There may be another casualty after the latest mass murder: the focus on the need for mental health care.

Against the hopes of those who had hoped that the nation was finally willing to confront its negligence on the issue, mental health care is now a politicized issue. It’s being painted as the anti-gun-control issue.

“Mental Health Legislation, Not Gun Control, Focus of Congress After Navy Yard Shooting,” the headline on a U.S. News story says today. There aren’t enough votes for gun control; there might be for mental health legislation.

Another Mass Shooting Renews Mental Health Debate,” a headline in Texas says.

Some gun control advocates say they detect an intention to shift the focus away from gun control and onto mental health, one conversation I monitored via Twitter today revealed.

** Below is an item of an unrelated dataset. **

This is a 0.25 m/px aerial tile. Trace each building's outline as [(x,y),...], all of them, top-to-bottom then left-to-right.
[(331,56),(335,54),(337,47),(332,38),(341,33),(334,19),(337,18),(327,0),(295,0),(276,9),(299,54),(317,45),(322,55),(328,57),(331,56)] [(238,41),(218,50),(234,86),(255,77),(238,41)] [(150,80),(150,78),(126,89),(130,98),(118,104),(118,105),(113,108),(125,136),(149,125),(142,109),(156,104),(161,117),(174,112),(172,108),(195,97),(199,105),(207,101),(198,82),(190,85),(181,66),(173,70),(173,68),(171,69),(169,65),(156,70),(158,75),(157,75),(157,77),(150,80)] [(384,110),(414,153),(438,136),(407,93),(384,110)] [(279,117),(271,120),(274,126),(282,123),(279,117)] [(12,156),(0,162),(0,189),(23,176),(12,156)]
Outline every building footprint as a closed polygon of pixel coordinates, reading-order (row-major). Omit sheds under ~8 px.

An editorial in the Augusta (Ga.) Chronicle seems to provide a basis for the belief. The website GOPUSA today posted the Georgia editorial and ratcheted up the headline:  “Knee-jerk gun control reaction delays necessary changes to mental health laws.”

Columnist David Frum has heard it too and isn’t buying it. He sees no reason why mental health needs to be pitted against a gun control debate:

Suppose somebody had argued back in 1965 that the “real” cause of car accidents was drinking. Suppose they had argued that it was useless to improve roads and a violation of automakers’ rights to require seat belts — that the one and only thing to do was to crack down on drunk driving. They wouldn’t have been wrong about drunk driving. But had they been listened to, much less progress would have been achieved.

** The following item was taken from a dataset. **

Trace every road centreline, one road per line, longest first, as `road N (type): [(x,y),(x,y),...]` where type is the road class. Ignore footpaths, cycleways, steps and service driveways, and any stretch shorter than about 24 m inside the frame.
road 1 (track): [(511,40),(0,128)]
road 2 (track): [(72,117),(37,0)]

Yet this is exactly how the debate over gun safety unfolds. After a mass casualty shooting, gun rights advocates direct our attention to the gaps in the American mental health system. They’re right, too! But it is also true that the easy availability of guns enables mentally troubled people to do much more damage than they might in another country where guns are harder to come by. Shouldn’t we pay attention to both problems?

After the Newtown massacre, President Obama promised to make mental health a focus of his solution. He promised to convene a meeting at the White House.

In June, they came, they talked, and they went home.